- What is expected -
Set down the stretch of the data below from its very start through the line containing "gostionice Kenedi i", reproducing each line verbatim.
+++++
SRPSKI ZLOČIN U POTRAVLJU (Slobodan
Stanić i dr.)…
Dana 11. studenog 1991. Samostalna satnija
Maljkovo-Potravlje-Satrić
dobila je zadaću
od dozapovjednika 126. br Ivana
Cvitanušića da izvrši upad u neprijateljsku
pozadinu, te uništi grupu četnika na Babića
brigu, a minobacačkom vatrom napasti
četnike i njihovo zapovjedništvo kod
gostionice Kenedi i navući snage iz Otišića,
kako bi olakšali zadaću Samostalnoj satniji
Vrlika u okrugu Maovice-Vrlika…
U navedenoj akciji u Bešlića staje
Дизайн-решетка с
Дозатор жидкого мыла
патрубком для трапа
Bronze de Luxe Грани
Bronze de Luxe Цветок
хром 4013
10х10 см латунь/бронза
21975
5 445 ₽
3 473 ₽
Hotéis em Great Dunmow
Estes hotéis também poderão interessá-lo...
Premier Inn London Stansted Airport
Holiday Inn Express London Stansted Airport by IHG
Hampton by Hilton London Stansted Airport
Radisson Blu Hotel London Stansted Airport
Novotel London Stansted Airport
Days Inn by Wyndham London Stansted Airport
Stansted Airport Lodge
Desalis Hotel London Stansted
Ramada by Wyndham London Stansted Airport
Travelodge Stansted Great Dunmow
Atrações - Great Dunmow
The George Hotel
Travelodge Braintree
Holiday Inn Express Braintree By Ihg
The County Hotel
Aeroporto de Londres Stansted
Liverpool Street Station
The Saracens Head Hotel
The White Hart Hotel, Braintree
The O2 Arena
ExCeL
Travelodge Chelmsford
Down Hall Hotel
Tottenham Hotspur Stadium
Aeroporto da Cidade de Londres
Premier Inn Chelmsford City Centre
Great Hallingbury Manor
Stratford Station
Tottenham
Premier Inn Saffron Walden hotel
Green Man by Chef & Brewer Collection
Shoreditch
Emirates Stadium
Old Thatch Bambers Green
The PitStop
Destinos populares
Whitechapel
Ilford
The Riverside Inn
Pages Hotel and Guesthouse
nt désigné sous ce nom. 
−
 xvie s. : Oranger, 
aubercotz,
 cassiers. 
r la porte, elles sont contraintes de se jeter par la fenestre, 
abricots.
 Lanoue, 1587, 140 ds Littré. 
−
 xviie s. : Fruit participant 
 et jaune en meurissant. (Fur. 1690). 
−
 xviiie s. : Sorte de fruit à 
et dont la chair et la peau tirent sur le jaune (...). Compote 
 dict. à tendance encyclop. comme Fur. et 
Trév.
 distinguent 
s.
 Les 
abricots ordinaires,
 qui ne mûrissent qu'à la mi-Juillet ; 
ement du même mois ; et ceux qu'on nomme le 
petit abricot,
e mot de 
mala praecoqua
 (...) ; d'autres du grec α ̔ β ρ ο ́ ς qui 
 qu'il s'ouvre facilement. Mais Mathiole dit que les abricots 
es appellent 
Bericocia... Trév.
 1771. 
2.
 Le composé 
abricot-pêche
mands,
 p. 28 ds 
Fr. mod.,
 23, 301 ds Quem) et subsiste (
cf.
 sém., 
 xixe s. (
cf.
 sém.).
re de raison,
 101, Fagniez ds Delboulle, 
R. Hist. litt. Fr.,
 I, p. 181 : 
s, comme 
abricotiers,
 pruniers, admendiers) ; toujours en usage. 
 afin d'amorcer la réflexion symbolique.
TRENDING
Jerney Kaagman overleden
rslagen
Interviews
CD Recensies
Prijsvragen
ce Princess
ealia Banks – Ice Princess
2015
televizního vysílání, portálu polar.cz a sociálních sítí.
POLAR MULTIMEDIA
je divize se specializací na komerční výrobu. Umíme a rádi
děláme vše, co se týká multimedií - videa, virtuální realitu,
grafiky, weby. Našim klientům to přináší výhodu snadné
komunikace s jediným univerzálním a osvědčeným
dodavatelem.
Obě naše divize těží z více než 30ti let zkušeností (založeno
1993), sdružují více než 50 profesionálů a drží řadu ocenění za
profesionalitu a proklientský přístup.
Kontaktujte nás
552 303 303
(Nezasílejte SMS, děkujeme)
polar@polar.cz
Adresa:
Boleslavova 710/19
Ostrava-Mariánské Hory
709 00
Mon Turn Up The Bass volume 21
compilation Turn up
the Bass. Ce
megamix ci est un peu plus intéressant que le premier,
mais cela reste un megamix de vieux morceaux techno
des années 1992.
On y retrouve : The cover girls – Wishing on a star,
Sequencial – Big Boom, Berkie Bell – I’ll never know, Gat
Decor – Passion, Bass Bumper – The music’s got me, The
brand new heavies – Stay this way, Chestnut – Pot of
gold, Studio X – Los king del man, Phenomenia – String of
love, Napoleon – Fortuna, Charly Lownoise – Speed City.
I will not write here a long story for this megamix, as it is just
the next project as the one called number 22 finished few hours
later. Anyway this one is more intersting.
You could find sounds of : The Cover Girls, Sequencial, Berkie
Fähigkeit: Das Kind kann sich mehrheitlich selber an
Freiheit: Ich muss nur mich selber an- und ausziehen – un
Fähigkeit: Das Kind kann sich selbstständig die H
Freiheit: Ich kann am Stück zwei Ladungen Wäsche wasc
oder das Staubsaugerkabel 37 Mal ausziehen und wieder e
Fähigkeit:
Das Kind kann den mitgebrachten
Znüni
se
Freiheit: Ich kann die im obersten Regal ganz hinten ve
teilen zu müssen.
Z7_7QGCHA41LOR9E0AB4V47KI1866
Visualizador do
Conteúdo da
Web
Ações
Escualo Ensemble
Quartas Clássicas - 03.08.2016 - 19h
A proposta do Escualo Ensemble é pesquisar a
+++++
- Answer section -
SRPSKI ZLOČIN U POTRAVLJU (Slobodan
Stanić i dr.)…
Dana 11. studenog 1991. Samostalna satnija
Maljkovo-Potravlje-Satrić
dobila je zadaću
od dozapovjednika 126. br Ivana
Cvitanušića da izvrši upad u neprijateljsku
pozadinu, te uništi grupu četnika na Babića
brigu, a minobacačkom vatrom napasti
četnike i njihovo zapovjedništvo kod
gostionice Kenedi i navući snage iz Otišića,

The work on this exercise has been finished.